PROVIDED TEXT
════

This Easy One-Pot Hearty Stuffed Pepper Soup brings all the comforting flavors of stuffed peppers into a simple, warming bowl of soup. Made with ground beef, bell peppers, tomatoes, and a blend of spices, it's both hearty and nutritious. Perfect for busy nights, this soup comes together in one pot, making cleanup a breeze. Enjoy a cozy, satisfying meal that the whole family will love!
Prep Time15 minutes
Cook Time45 minutes
Total Time1 hour
Course: Soup
Cuisine: American
Keyword: Easy Stuffed Pepper Soup, One Pot Stuffed Pepper Soup
Servings: 8 servings
Calories: 391kcal
Author: George - U Keep Cooking

Equipment

  • Large Dutch Oven

Ingredients

  • 1 lbs. Ground Beef (80% Lean)
  • 1 Onion (large)(diced)

════

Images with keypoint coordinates
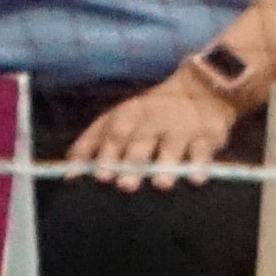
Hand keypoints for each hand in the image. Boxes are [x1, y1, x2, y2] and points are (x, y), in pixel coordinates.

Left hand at [71, 68, 245, 187]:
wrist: (200, 90)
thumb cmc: (148, 114)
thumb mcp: (117, 119)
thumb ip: (91, 144)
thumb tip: (68, 175)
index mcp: (129, 114)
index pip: (114, 134)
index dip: (107, 154)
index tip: (100, 176)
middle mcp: (153, 120)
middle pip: (141, 142)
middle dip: (132, 163)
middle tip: (125, 186)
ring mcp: (181, 128)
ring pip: (172, 147)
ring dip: (166, 166)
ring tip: (161, 185)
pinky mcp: (207, 136)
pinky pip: (203, 151)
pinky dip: (200, 164)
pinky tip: (196, 180)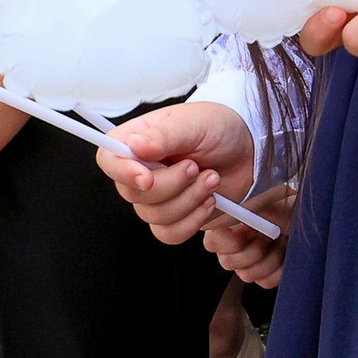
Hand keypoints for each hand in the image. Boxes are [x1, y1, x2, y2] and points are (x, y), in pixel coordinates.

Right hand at [98, 101, 254, 244]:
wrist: (249, 151)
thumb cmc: (218, 128)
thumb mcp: (192, 123)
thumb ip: (163, 135)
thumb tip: (133, 145)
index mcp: (135, 142)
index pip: (108, 160)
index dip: (122, 172)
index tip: (146, 177)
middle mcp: (140, 170)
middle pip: (132, 193)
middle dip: (171, 185)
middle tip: (195, 166)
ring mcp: (157, 197)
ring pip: (153, 216)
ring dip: (188, 200)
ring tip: (210, 179)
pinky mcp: (175, 217)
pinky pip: (169, 234)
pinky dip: (192, 221)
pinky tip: (209, 201)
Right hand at [203, 185, 293, 287]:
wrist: (306, 216)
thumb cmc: (284, 205)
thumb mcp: (260, 200)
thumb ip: (237, 209)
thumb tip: (220, 214)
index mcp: (224, 226)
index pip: (213, 243)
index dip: (230, 240)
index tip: (249, 228)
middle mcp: (232, 247)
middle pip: (228, 262)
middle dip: (253, 249)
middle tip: (268, 235)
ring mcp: (248, 263)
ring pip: (247, 275)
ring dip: (269, 258)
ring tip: (280, 241)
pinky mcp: (265, 276)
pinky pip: (265, 282)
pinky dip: (279, 269)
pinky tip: (285, 253)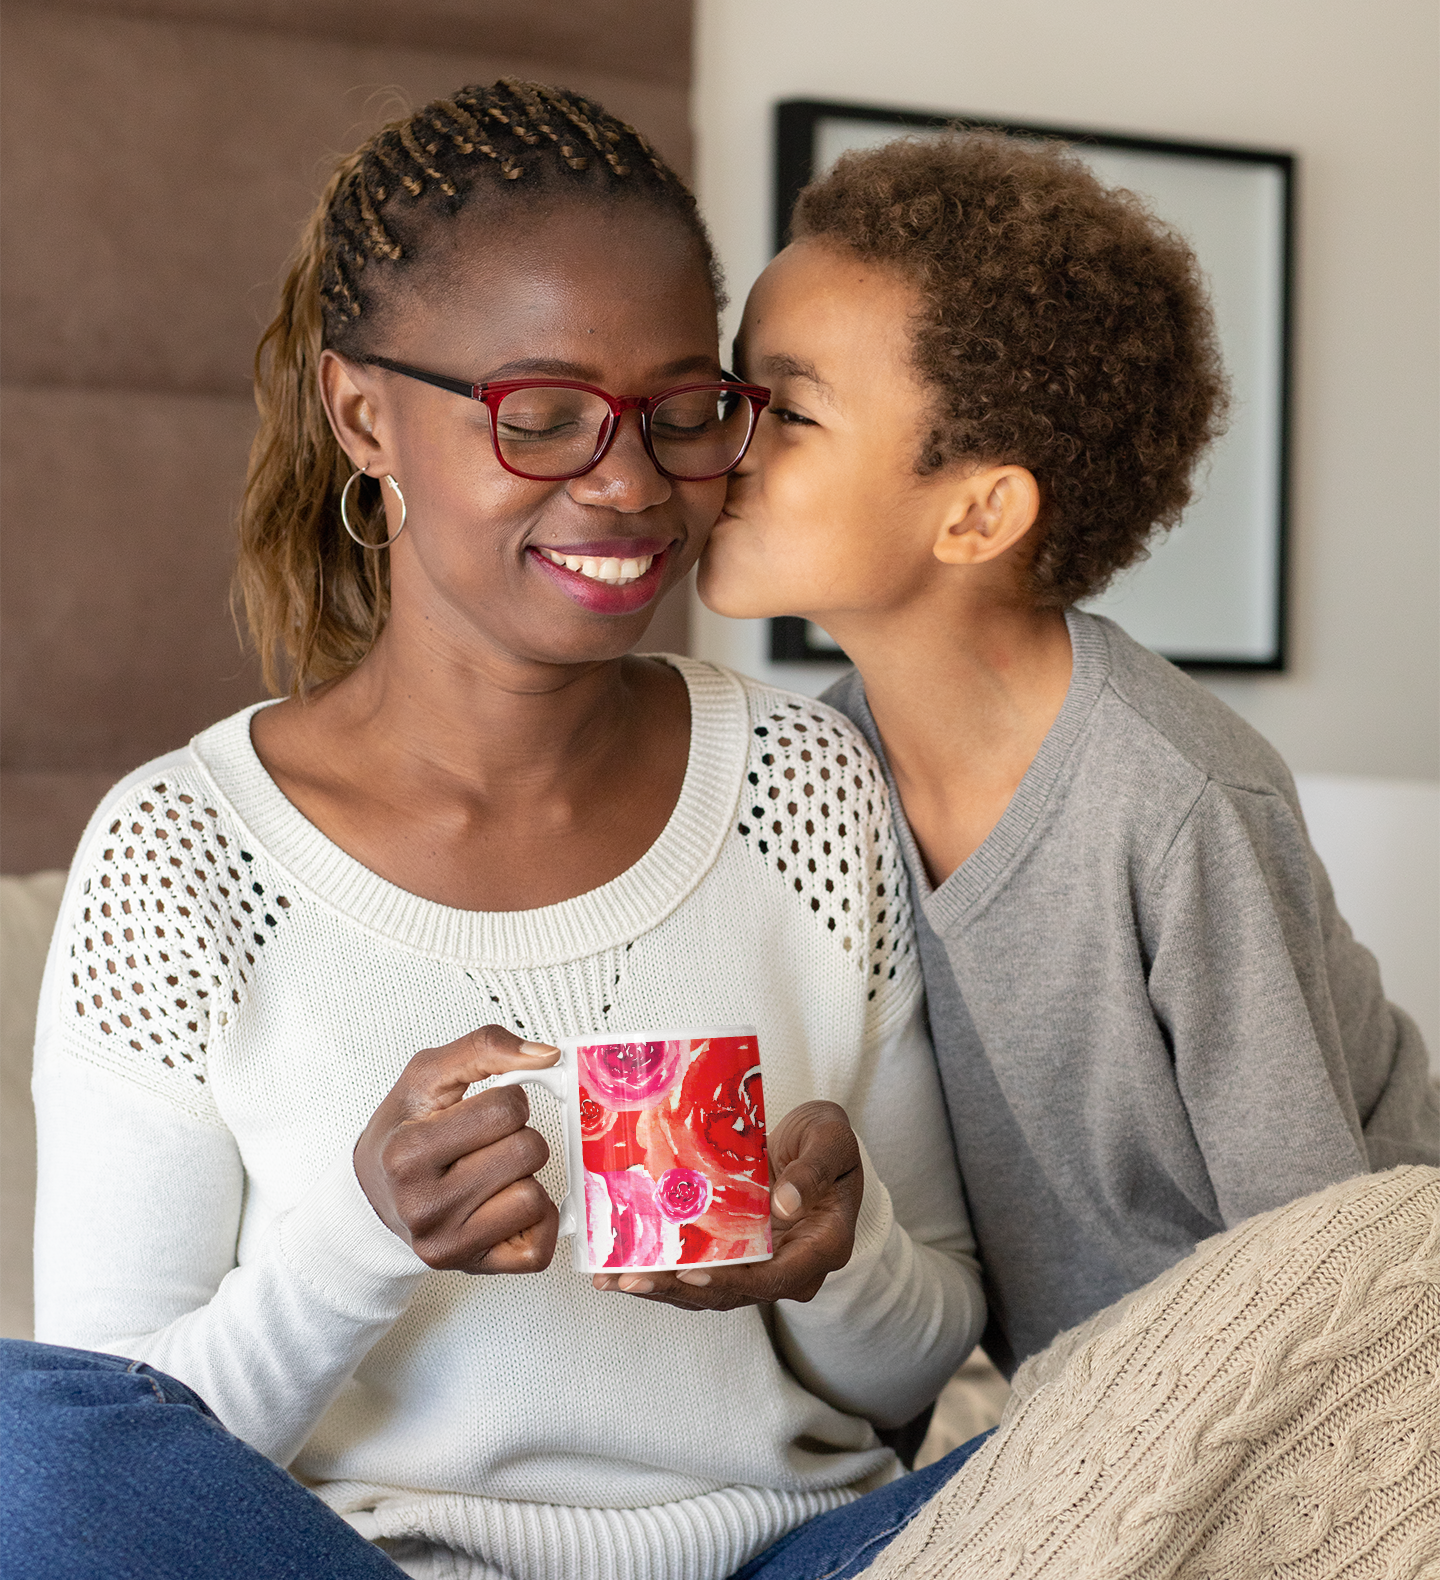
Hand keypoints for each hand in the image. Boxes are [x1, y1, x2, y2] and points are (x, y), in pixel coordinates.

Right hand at [354, 1025, 561, 1273]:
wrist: (372, 1195)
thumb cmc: (402, 1132)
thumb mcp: (426, 1076)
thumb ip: (484, 1048)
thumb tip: (547, 1056)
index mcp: (408, 1152)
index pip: (506, 1109)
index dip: (507, 1100)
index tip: (482, 1110)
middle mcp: (424, 1205)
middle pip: (527, 1152)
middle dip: (518, 1137)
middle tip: (486, 1143)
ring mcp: (447, 1243)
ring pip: (535, 1198)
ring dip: (524, 1179)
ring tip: (491, 1174)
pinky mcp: (472, 1269)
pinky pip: (539, 1250)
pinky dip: (535, 1222)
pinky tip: (507, 1205)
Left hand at [590, 1100, 862, 1310]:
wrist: (822, 1146)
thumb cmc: (830, 1141)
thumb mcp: (831, 1142)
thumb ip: (812, 1171)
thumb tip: (784, 1205)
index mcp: (823, 1246)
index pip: (776, 1279)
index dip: (732, 1281)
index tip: (692, 1275)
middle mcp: (792, 1267)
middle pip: (733, 1291)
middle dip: (678, 1289)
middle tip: (632, 1279)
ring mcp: (763, 1265)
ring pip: (711, 1290)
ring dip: (662, 1288)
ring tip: (614, 1279)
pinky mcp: (740, 1256)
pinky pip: (702, 1272)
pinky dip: (664, 1273)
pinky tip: (623, 1268)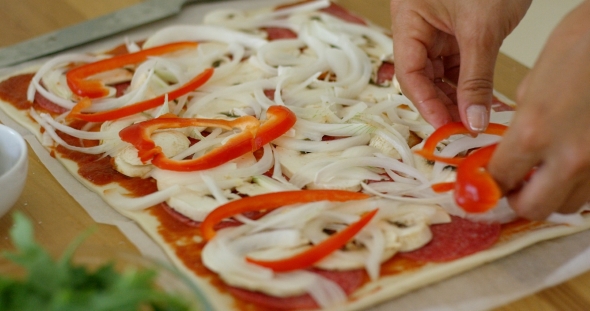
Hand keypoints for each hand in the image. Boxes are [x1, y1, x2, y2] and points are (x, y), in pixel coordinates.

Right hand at [390, 0, 529, 130]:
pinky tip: (478, 102)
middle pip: (422, 75)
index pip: (409, 70)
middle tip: (460, 128)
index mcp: (409, 17)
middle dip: (441, 102)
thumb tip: (472, 119)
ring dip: (455, 97)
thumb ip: (476, 78)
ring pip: (440, 73)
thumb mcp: (482, 30)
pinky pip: (458, 65)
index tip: (444, 125)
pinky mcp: (459, 32)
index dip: (425, 101)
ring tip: (471, 119)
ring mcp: (439, 29)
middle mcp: (419, 25)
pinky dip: (468, 84)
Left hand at [488, 0, 589, 219]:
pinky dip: (577, 184)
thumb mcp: (534, 82)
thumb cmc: (580, 45)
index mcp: (533, 132)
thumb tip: (512, 146)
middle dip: (518, 198)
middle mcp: (568, 157)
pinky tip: (572, 162)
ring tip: (546, 171)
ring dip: (551, 195)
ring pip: (568, 205)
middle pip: (533, 207)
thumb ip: (520, 121)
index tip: (487, 179)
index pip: (499, 179)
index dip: (489, 182)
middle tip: (515, 182)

════

WORK ITEM A
State whether each statement agrees with the stuffed pepper soup recipe, answering yes or no and quoting the deciding words: (i) the soup is prepared in a single pot; (ii) the recipe yields six servings; (iii) the meat used is 80% lean ground beef.
WORK ITEM B
Continue the stuffed pepper soup recipe from the point where it stops.
The listing is separate material with no connection to the stuffed pepper soup recipe.

FINAL ANSWER A
(i) Yes: "this soup comes together in one pot"
(ii) No: "Servings: 8 servings"
(iii) Yes: "1 lbs. Ground Beef (80% Lean)"

FINAL ANSWER B
  • 2 Green Peppers (cleaned and diced)
  • 1 Red Pepper (cleaned and diced)
  • 8 Cloves Garlic (minced)
  • 29 ounces Crushed Tomatoes
  • 14.5 ounces Fire Roasted Diced Tomatoes (undrained)
  • 32 ounces Beef Broth
  • ¾ Cup Jasmine Rice (uncooked)
  • 1 Tbsp Sugar
  • Tsp Italian Seasoning (dried)
  • 1 cup Monterey Jack Cheese (or mozzarella cheese) (shredded)
  • Salt and Black Ground Pepper (to taste)
  • ¼ Cup Parsley (optional garnish)

Instructions

  • Cook Beef and Vegetables: In a large pot or Dutch oven, add 1 lb. of ground beef, 1 large diced onion, 2 diced green peppers, and 1 diced red pepper. Sauté over medium-high heat until the beef is fully cooked and the vegetables begin to soften, about 6-8 minutes. Drain any excess fat.
  • Add the Garlic: Stir in 8 cloves of minced garlic, and cook for about 1 minute until fragrant, making sure it doesn’t burn.
  • Add Tomatoes and Broth: Pour in 29 oz. of crushed tomatoes, 14.5 oz. of undrained fire-roasted diced tomatoes, and 32 oz. of beef broth. Stir to combine all ingredients.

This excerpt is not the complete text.